Emphasis is being deliberately placed on the culinary experience as stopping for a meal is a necessity; we  need not survive on snacks alone. Some restaurants feature gardens of beautiful native plants which ensure the constant presence of feathered friends at lunch. Others take landscaping to the next level and construct elaborate pathways for fruiting and flowering vines throughout the dining area – imagine sipping a cup of tea as the day finally cools, surrounded by honeycreepers and hummingbirds. Where it isn’t practical to stop, meals can be arranged to be delivered by intrepid mobile chefs. There truly isn’t any limit to creativity in logistics, especially given how fluid many birding tours can be.


Mindful options at restaurants make them more attractive for the conscious visitor. Birders love Shore Things Cafe in Lambeau. (Photo by Joanne Husain)

Gradually, more places are embracing the union of birding and hospitality. Many landowners and farmers in various parts of the Neotropics have been catering to visiting birders by opening their private land at a fee. Ensuring their visitors can safely go birding and offering a glass of freshly squeezed juice before departure is usually more than worth it. The added income of birding tourism incentivizes the proprietors to ensure the birds’ safety and well-being, as more birds translates to more visitors.

Other aspects of life in our islands can often be folded into a birding tour.

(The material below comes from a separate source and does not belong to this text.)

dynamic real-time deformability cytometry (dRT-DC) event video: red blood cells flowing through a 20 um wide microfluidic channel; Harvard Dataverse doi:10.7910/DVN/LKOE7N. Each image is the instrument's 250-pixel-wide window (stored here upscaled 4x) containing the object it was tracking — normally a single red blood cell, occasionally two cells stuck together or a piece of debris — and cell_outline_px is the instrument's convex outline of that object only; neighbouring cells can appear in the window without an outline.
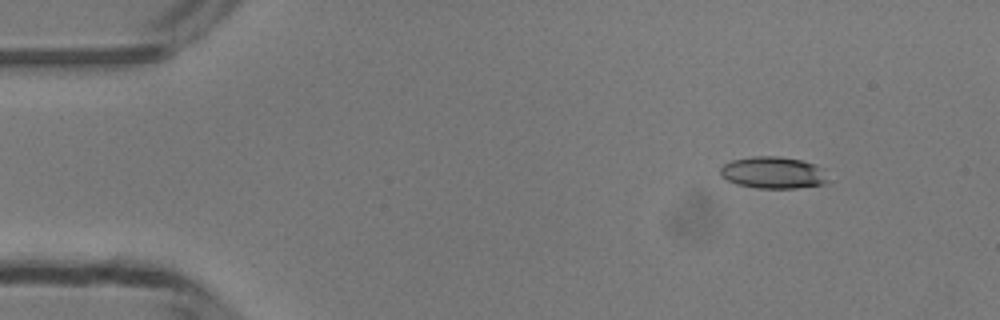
{"species": "common noctule bat (a hibernating species)", "species_latin": "Nyctalus noctula", "temperature_condition": "room temperature", "stored_images_in_passage": 47, "camera_frame_rate_fps": 3000, "um_per_image_px": 0.085, "animal": {"sex": "male", "body_mass_g": 13.3}, "frame": {"image": 1, "passage_image": 3, "time_ms": 0.667, "image_size_px": [1000, 320], "cell_outline_px": [[828, 180], [824, 184], [796, 188], [756, 188], [736, 184], [720, 176], [720, 168], [724, 164], [732, 160], [752, 156], [780, 156], [800, 160], [816, 164], [824, 168]], "centroid_in_image_um": [65.73, 14.67], "position_along_channel_um": 19.3, "area_um2": 20.17}}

For example a journey to visit Blue-and-yellow Macaws at a known nest site can be paired with a tour of a nearby panyard; an afternoon to visit the extensive tidal mudflats can commence with a visit to the famous Temple in the Sea at Waterloo and end with a spectacular sunset over the Gulf of Paria. The balance is notably delicate and must always tip in favour of the birds.

There is much to offer to the ecotourist, sometimes there simply isn’t enough time to see all that is to be seen. This is essential, however, in maintaining our attractiveness as a destination. Two weeks of ardent birding can, with luck, get one to see half of the species on record for the islands. The same two weeks at a different time of year will yield a different selection of species as we are heavily influenced by migration patterns which are governed by seasonal shifts. Similarly, the ever-changing list of attractions – from cultural to culinary – serves to create a stronger desire to return.

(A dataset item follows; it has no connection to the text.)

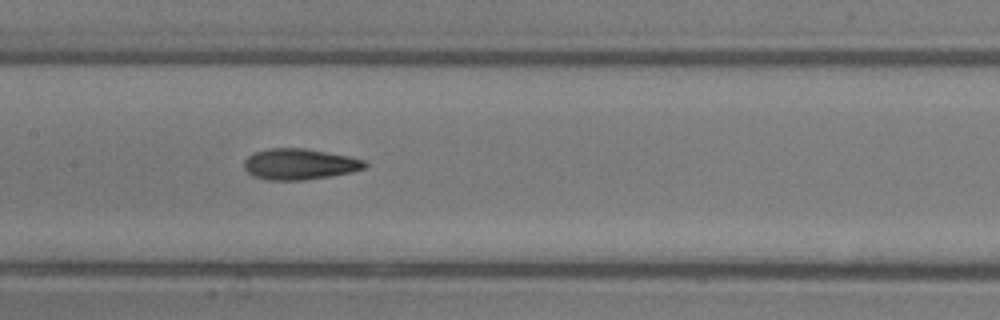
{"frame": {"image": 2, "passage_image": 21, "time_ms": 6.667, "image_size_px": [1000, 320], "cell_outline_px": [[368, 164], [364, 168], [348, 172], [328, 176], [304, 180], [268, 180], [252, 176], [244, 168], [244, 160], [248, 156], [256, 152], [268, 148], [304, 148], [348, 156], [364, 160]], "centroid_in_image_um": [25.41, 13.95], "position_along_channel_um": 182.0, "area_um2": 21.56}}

Nature is the blueprint for sustainability, and if we model our operations on what exists naturally, we would be sustainable ourselves. The more locations birders visit, the more people can become involved in this expanding web of commerce, goods and services: coffee roasters, chocolatiers, hobbyist gardeners, permaculture pioneers, craftspeople, massage therapists, fisherfolk, hikers, and many more. Each visitor is unique with different desires. It is up to us to have the necessary conversations so that we can ensure that multiple worthwhile and memorable experiences are created that will benefit as many people as possible.